# SUPPLIED DATA:
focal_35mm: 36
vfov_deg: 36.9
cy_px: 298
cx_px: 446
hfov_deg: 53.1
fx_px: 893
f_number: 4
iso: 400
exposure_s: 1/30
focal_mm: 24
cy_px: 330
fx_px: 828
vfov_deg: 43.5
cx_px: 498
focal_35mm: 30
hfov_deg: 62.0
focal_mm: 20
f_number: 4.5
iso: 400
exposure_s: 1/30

...

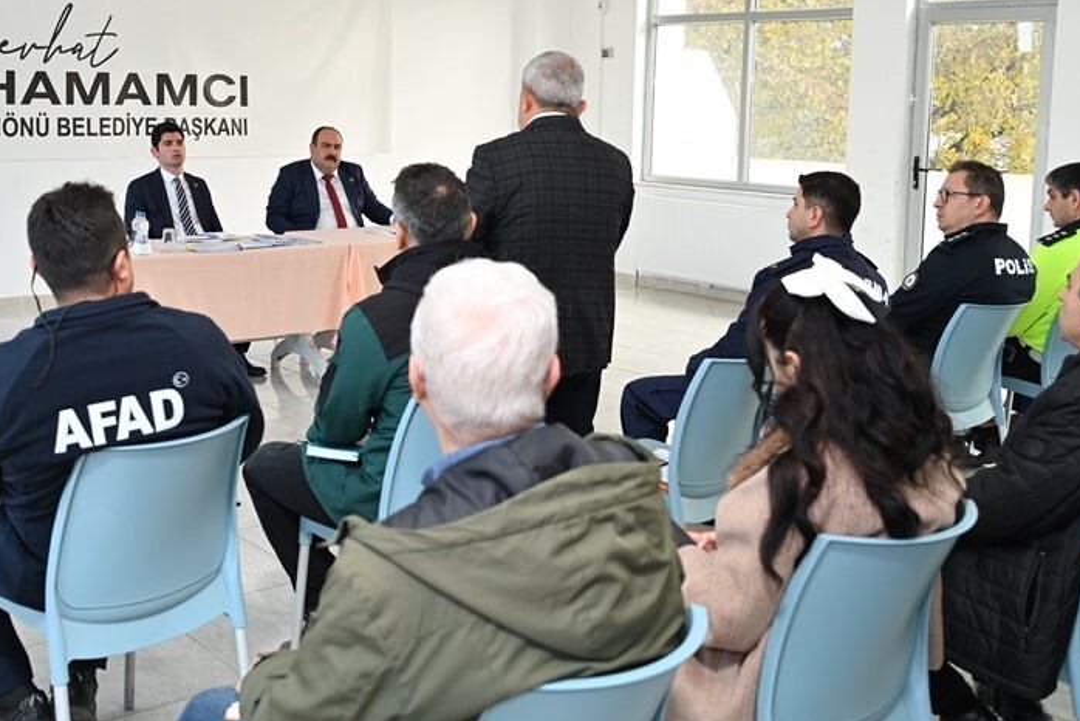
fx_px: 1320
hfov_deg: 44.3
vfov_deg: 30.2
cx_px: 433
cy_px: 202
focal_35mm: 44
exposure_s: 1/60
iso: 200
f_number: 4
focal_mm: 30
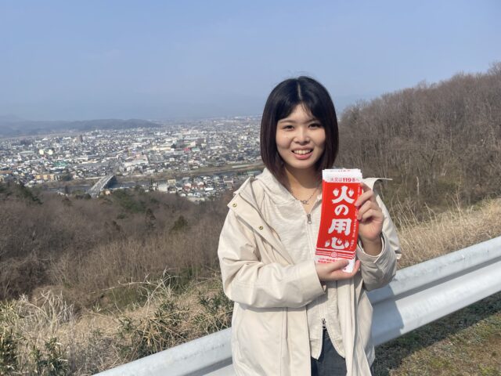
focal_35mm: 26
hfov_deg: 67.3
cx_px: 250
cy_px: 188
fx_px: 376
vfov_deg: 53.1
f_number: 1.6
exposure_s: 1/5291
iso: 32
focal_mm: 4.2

# WHAT THIS TASK INVOLVES:
Output exactly those lines of the data above that run from the line with "focal_35mm: 44" up to and including the line with "focal_mm: 4.2". No pictures go in.

# OUTPUT FOR THIS TASK:
focal_35mm: 44
exposure_s: 1/60
iso: 200
f_number: 4
focal_mm: 30
focal_35mm: 26
hfov_deg: 67.3
cx_px: 250
cy_px: 188
fx_px: 376
vfov_deg: 53.1
f_number: 1.6
exposure_s: 1/5291
iso: 32
focal_mm: 4.2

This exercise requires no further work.